◆ **ASSIGNMENT 1**: Print the excerpt about Sheikh Isa Qassim from "Sheikh Isa Qassim, the" down to "state news agency.", word for word.

◆ **TEXT EXCERPT**:
# # # #
Sheikh Isa Qassim, the community’s spiritual leader, had abused his position to “serve foreign interests and promote ... sectarianism and violence”, the interior ministry said, according to the BNA state news agency.

Sheikh Qassim had been a strong proponent of “absolute allegiance to the clergy”, while maintaining continuous contact with “organisations and parties that are enemies of the kingdom”, it charged.

The decision follows the suspension of Bahrain’s main Shiite opposition group, Al Wefaq, whose political chief Sheikh Ali Salman is serving a nine-year prison sentence on charges of inciting violence.

Bahrain has faced unrest since a 2011 uprising backed by majority Shiites demanded a constitutional monarchy and an elected prime minister. The kingdom put down the protests with the help of its allies Saudi Arabia and the UAE. Protesters still clash with police in Shiite villages outside the capital.

Sheikh Qassim allegedly worked on “controlling elections” by issuing fatwas, or religious edicts, either calling for or against voter participation, the interior ministry said.

It said his interventions “stretched to aspects of public life”.

The ministry suggested that Sheikh Qassim was not Bahraini in origin, without specifying when he acquired citizenship. Online sources say he was born in Diraz village, west of Manama in the 1940s.

He delivers the sermon at weekly Friday prayers in the mosque of Diraz, and regularly criticises the government’s crackdown on the opposition and protests.
# # # #
◆ **DATASET EXCERPTS**:
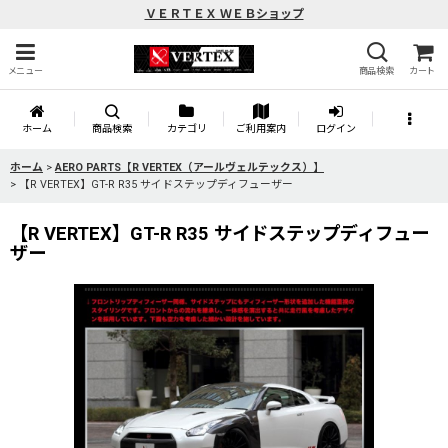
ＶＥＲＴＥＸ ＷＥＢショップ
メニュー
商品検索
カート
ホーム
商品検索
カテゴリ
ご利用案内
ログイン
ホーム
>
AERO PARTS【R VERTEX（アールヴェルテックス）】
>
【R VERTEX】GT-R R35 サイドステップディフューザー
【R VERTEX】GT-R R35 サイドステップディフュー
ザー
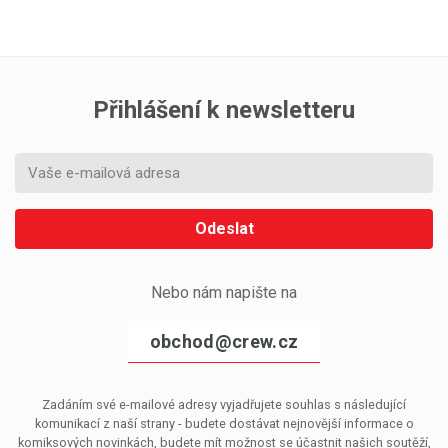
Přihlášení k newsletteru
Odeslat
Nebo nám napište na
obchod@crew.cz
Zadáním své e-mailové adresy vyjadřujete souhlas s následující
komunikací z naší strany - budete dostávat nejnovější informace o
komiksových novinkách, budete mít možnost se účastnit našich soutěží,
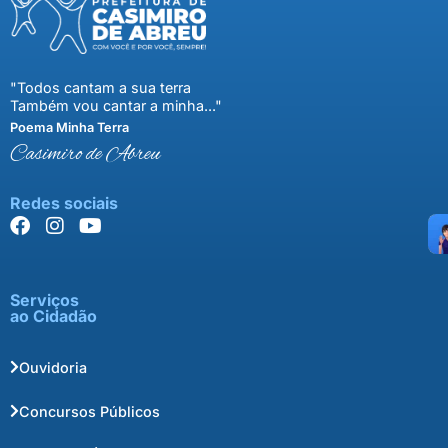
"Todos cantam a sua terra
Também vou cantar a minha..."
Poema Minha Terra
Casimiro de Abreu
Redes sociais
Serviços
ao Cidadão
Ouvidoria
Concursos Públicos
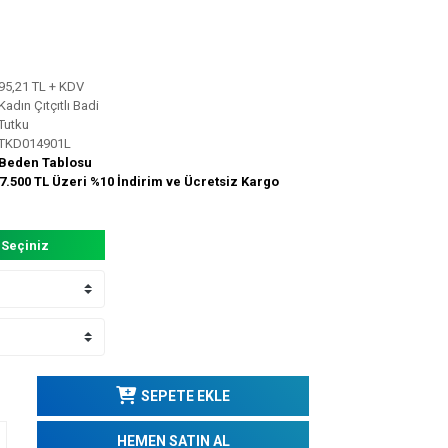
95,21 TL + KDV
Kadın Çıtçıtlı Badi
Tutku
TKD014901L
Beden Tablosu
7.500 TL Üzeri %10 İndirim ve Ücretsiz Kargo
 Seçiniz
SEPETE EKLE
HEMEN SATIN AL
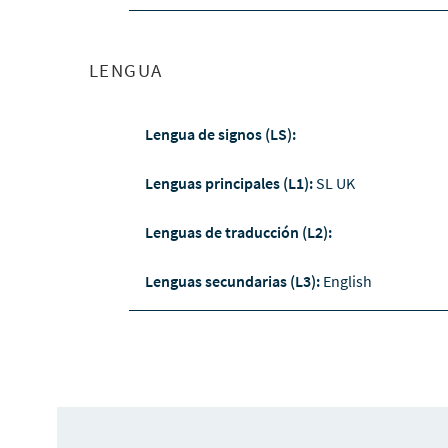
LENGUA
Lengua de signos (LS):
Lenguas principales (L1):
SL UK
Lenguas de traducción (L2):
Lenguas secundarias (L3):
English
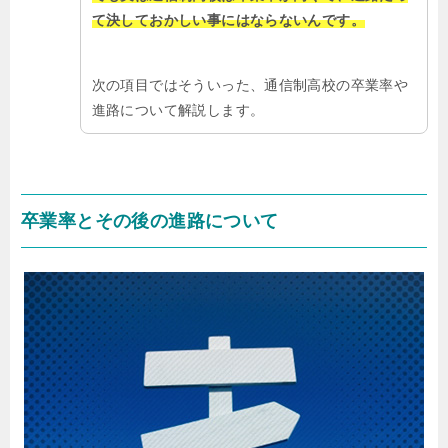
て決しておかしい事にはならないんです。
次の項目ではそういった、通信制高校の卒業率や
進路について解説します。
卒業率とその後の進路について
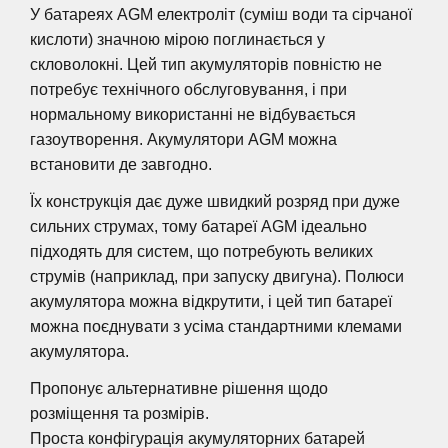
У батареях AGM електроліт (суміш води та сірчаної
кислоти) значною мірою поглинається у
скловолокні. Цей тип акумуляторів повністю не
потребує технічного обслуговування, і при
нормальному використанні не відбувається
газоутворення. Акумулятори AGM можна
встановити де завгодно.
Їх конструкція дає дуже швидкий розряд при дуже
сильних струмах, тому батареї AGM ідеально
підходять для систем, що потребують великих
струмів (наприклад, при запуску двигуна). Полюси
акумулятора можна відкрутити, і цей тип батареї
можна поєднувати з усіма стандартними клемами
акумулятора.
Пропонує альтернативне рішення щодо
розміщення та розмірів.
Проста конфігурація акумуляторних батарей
# # # #
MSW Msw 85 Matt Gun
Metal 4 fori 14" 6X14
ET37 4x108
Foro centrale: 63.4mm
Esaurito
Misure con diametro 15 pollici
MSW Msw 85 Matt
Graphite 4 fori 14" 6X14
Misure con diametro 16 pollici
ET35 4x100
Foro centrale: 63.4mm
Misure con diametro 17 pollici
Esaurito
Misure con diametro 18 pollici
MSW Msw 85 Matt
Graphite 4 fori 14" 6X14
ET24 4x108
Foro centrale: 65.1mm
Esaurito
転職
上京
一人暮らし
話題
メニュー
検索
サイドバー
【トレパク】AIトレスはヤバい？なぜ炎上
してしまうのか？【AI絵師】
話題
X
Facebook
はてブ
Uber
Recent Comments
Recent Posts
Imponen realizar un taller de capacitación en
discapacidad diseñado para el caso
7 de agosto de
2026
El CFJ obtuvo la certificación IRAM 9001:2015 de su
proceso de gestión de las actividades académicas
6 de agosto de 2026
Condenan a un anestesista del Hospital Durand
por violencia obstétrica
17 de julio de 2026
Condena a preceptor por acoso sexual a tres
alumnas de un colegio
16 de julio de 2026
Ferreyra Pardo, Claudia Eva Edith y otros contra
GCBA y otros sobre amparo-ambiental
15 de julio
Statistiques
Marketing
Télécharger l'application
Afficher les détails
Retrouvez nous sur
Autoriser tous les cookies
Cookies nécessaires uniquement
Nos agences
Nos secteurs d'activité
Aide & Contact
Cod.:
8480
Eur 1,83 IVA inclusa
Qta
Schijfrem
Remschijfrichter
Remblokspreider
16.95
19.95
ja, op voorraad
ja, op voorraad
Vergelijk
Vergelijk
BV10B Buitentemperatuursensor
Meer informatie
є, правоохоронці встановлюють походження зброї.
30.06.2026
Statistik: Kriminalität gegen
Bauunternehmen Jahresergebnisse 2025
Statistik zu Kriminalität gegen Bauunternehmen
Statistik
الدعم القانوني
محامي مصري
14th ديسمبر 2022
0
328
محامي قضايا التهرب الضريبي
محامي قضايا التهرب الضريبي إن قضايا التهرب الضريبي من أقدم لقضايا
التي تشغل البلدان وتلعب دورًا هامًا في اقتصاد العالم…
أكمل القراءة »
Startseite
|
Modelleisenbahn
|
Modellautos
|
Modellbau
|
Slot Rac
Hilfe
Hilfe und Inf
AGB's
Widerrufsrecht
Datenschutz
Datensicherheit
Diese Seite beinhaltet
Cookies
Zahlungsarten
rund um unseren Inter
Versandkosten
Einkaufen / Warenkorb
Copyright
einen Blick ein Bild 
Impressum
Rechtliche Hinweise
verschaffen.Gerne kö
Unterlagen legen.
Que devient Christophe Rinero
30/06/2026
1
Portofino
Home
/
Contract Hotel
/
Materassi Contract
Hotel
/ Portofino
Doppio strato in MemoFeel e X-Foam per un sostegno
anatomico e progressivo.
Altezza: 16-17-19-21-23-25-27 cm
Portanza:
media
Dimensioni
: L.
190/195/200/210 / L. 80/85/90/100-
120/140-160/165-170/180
# # # #
◆ **ASSIGNMENT 2**: In the records, output everything from the line containing "У батареях AGM" down to the line containing "Їх конструкція дає", including both of those lines.

◆ **TASK OUTPUT 1**:
Sheikh Isa Qassim, the community’s spiritual leader, had abused his position to “serve foreign interests and promote ... sectarianism and violence”, the interior ministry said, according to the BNA state news agency.

◆ **TASK OUTPUT 2**:
У батареях AGM електроліт (суміш води та сірчаної
кислоти) значною мірою поглинається у
скловолокні. Цей тип акумуляторів повністю не
потребує технічного обслуговування, і при
нормальному використанні не відбувається
газоутворення. Акумулятори AGM можна
встановити де завгодно.
Їх конструкція дає дуже швидкий розряд при дуже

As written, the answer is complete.